* **Work task**: Below are some records; repeat them all exactly, minus the pictures.

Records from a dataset
━━━━━━━━━━

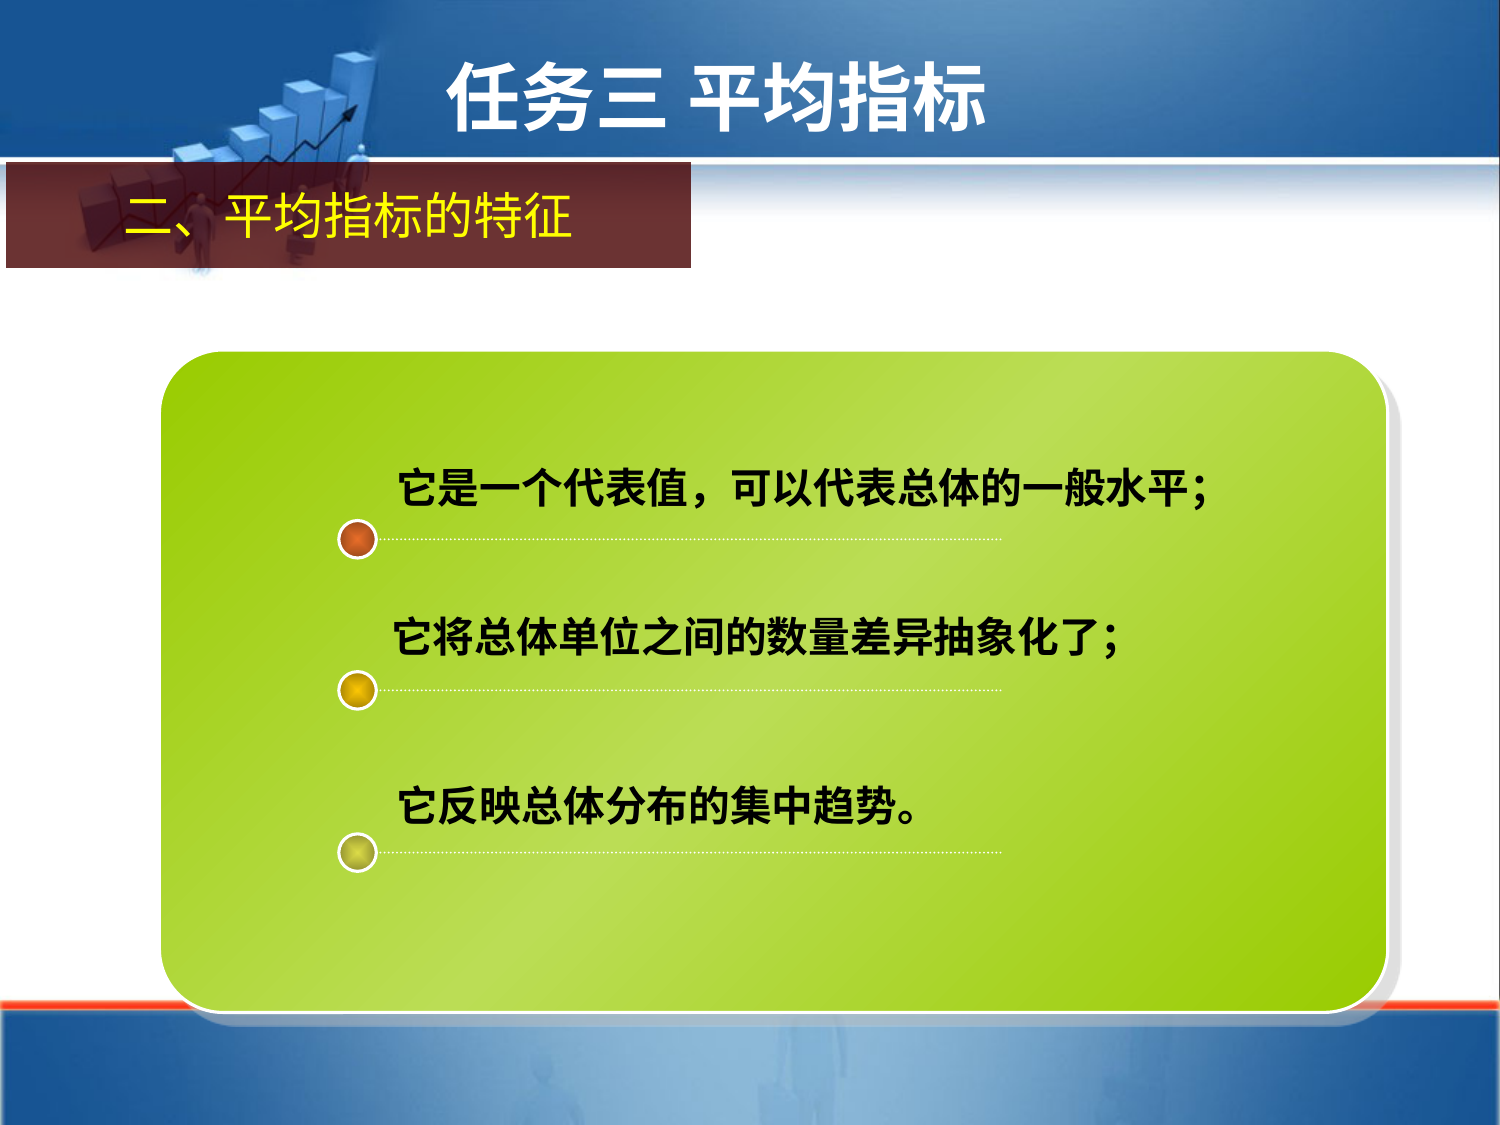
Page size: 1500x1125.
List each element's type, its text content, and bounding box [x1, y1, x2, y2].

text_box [338, 671, 1002, 710]
picture [0, 0, 1500, 1125]
text_box 它反映总体分布的集中趋势。 [381, 772, 1365, 838]
text_box [159, 349, 1388, 1013]
text_box 它将总体单位之间的数量差异抽象化了； [376, 603, 1258, 669]
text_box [338, 473, 1002, 559]
text_box 任务三 平均指标 [395, 42, 1500, 148]
text_box 它是一个代表值，可以代表总体的一般水平； [381, 454, 1398, 520]
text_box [338, 833, 1002, 872]
text_box 二、平均指标的特征 [6, 162, 691, 268]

━━━━━━━━━━

* **Task solution**:
Page size: 1500x1125.
List each element's type, its text content, and bounding box [x1, y1, x2, y2].

text_box [338, 671, 1002, 710]
picture [0, 0, 1500, 1125]
text_box 它反映总体分布的集中趋势。 [381, 772, 1365, 838]
text_box [159, 349, 1388, 1013]
text_box 它将总体单位之间的数量差异抽象化了； [376, 603, 1258, 669]
text_box [338, 473, 1002, 559]
text_box 任务三 平均指标 [395, 42, 1500, 148]
text_box 它是一个代表值，可以代表总体的一般水平； [381, 454, 1398, 520]
text_box [338, 833, 1002, 872]
text_box 二、平均指标的特征 [6, 162, 691, 268]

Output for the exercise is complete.